Publication year - 1990
Publication title -
international journal of cancer
Language(s) - English
Resource type - Journals
SCImago Journal Rank - 2.475
H-Index - 234
eISSN - 1097-0215
pISSN - 0020-7136
DOI - 10.1002/ijc.2910450614
Subject(s) - nasopharyngeal carcinoma , antibody , antigen , epitope , saliva , virus , immunoglobulin a , epstein–barr virus , immunology , virology , medicine , biology , immunoglobulin g , radiation therapy
The Epstein‐Barr virus nuclear antigen I (EBNA I) is the only latent EBV antigen consistently expressed in malignant tissues of the nasopharynx.
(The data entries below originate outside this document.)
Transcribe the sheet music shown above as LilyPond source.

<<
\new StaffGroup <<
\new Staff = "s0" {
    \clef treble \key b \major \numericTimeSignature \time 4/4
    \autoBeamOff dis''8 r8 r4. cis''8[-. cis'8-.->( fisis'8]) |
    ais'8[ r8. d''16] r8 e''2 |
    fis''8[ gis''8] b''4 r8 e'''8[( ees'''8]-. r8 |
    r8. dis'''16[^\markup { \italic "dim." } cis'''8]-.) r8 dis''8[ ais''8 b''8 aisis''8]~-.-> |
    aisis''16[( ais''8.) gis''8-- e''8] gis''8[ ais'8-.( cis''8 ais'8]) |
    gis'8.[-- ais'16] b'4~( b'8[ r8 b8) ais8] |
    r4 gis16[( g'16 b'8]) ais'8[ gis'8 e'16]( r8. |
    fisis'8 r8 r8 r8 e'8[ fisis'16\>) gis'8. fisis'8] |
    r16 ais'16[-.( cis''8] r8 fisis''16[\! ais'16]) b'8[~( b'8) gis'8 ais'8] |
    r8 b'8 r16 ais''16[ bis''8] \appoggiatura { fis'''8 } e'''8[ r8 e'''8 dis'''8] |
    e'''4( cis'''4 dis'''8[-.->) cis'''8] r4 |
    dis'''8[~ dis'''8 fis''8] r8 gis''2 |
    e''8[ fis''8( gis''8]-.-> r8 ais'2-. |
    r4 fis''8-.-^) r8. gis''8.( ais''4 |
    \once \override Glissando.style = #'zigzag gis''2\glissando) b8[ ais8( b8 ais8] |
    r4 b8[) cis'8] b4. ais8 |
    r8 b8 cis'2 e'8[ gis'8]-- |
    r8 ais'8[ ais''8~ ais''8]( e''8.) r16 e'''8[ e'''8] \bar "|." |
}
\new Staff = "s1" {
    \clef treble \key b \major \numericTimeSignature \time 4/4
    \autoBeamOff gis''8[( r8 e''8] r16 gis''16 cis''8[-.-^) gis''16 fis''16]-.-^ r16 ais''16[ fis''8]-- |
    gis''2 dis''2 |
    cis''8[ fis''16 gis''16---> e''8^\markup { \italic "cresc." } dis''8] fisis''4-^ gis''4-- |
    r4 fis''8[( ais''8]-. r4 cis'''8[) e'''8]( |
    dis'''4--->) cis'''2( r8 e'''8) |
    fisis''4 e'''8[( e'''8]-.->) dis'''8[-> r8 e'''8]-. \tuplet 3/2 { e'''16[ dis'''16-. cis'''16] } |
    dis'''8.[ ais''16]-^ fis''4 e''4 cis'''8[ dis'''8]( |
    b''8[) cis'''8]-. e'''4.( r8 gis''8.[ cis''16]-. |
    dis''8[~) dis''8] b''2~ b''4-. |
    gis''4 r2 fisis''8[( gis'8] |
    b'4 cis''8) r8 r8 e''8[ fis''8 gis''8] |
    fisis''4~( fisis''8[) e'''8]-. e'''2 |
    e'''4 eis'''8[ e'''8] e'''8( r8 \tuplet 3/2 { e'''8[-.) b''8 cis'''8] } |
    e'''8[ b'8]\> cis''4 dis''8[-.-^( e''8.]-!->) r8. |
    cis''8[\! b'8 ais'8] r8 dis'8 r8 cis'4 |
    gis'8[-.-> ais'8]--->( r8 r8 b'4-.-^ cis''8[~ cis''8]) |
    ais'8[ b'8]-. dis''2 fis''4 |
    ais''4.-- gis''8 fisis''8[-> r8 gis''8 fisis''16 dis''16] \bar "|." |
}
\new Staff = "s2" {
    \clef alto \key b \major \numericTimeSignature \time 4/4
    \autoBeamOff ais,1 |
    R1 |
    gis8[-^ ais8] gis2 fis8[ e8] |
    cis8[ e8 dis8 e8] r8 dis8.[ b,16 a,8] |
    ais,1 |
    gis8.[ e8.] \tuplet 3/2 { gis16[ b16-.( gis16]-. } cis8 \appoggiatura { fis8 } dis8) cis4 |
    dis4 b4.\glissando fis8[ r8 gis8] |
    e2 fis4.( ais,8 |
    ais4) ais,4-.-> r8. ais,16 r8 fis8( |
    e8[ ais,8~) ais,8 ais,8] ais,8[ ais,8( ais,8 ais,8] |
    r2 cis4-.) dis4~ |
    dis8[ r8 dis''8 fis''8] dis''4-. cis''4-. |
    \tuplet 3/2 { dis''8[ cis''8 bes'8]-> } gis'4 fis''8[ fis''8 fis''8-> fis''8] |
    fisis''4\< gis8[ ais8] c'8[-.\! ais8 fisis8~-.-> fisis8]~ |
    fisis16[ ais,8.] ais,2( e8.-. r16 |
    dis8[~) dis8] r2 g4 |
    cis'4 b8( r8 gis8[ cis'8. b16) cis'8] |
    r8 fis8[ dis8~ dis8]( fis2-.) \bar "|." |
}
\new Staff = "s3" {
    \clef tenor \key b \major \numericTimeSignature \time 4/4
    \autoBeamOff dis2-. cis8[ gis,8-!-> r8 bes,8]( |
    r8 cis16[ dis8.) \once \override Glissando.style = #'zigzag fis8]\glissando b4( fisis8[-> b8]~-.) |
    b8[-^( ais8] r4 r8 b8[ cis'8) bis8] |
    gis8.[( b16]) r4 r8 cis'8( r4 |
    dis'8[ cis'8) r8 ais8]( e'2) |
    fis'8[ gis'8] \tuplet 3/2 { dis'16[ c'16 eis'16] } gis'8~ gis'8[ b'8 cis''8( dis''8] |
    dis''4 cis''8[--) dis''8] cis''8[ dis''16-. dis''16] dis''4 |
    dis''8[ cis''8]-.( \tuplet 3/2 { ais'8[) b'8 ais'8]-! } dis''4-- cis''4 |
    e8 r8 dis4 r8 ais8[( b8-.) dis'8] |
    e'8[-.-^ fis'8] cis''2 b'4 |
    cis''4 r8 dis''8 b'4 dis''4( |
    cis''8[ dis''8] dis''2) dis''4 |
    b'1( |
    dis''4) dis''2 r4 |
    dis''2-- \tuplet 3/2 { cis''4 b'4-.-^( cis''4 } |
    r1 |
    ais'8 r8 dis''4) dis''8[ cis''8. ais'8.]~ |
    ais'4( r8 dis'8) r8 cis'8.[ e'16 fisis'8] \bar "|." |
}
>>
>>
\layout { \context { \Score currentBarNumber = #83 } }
A 20‐amino‐acid synthetic peptide, p107 contains a major epitope of EBNA I. We tested sera from 210 patients with nasopharyngeal carcinoma (NPC) and from 128 normal individuals (NHS) for IgA antibodies to p107 using an enzyme‐linked immunosorbent assay (ELISA). Whereas 191/210 (91%) of NPC patients had IgA antibodies to p107, only 17/128 (13.3%) of NHS had such antibodies and only 6/57 (10.5%) of sera from patients with malignancies other than NPC had IgA‐p107 reactivity. Thirty‐nine salivary samples from 46 NPC patients (84.8%) also contained IgA‐p107 antibodies whereas only 3/42 (7.1%) of normal saliva samples were IgA‐p107 positive. The results suggest that IgA antibodies to EBNA I may become a useful, easily measurable, marker for NPC.